[Saved entries]
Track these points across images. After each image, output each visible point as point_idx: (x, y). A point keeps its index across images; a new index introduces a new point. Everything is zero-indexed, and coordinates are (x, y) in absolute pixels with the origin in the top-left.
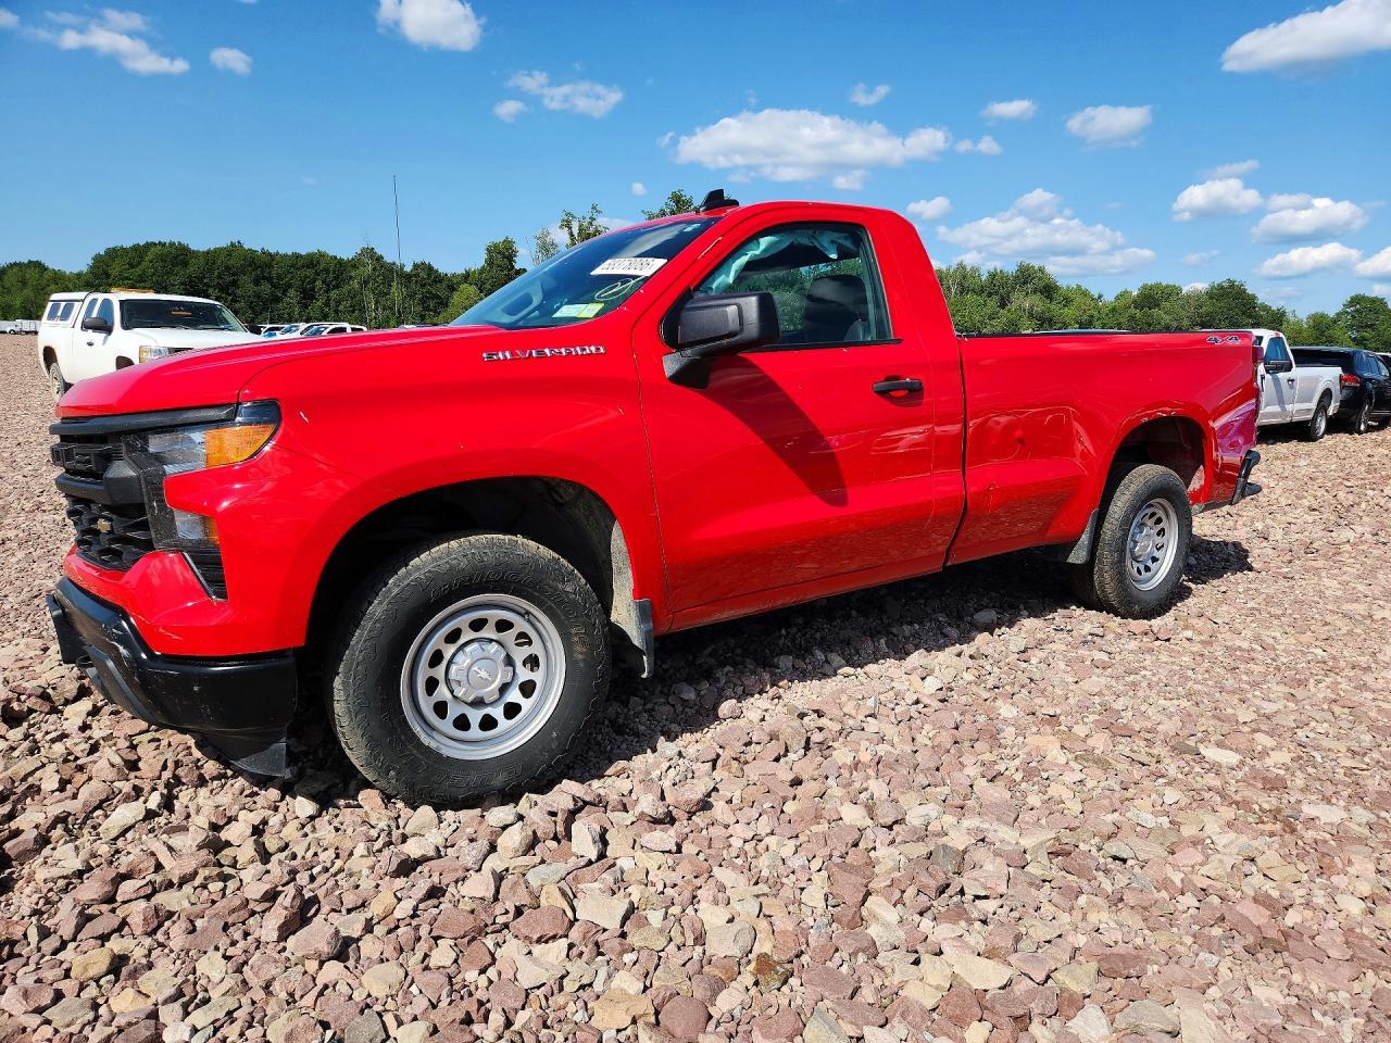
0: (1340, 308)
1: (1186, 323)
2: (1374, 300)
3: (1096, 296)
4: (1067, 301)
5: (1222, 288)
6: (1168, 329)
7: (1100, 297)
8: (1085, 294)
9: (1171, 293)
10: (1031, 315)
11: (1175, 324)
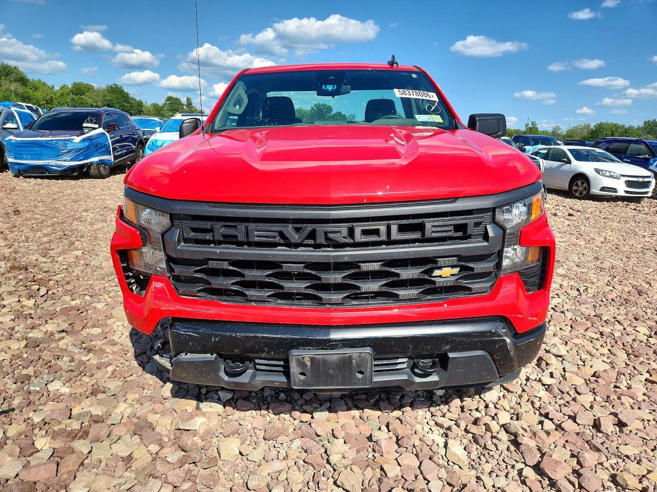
0: (163, 102)
1: (100, 104)
2: (176, 99)
3: (51, 86)
4: (36, 88)
5: (112, 88)
6: (92, 106)
7: (53, 87)
8: (44, 84)
9: (89, 88)
10: (16, 94)
11: (95, 104)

## Exercise instructions
Exactness is what counts here: copy each entry as given and omit its pictures.

## Answer to this exercise
Track these points across images. After each image, output each visible point as point_idx: (x, y). A point keeps its index across images; a new index introduces a new point. Everything is zero-indexed, and coordinates are (x, y) in absolute pixels with the origin in the top-left.
0: (1340, 308)
1: (1186, 323)
2: (1374, 300)
3: (1096, 296)
4: (1067, 301)
5: (1222, 288)
6: (1168, 329)
7: (1100, 297)
8: (1085, 294)
9: (1171, 293)
10: (1031, 315)
11: (1175, 324)
0: (163, 102)
1: (100, 104)
2: (176, 99)
3: (51, 86)
4: (36, 88)
5: (112, 88)
6: (92, 106)
7: (53, 87)
8: (44, 84)
9: (89, 88)
10: (16, 94)
11: (95, 104)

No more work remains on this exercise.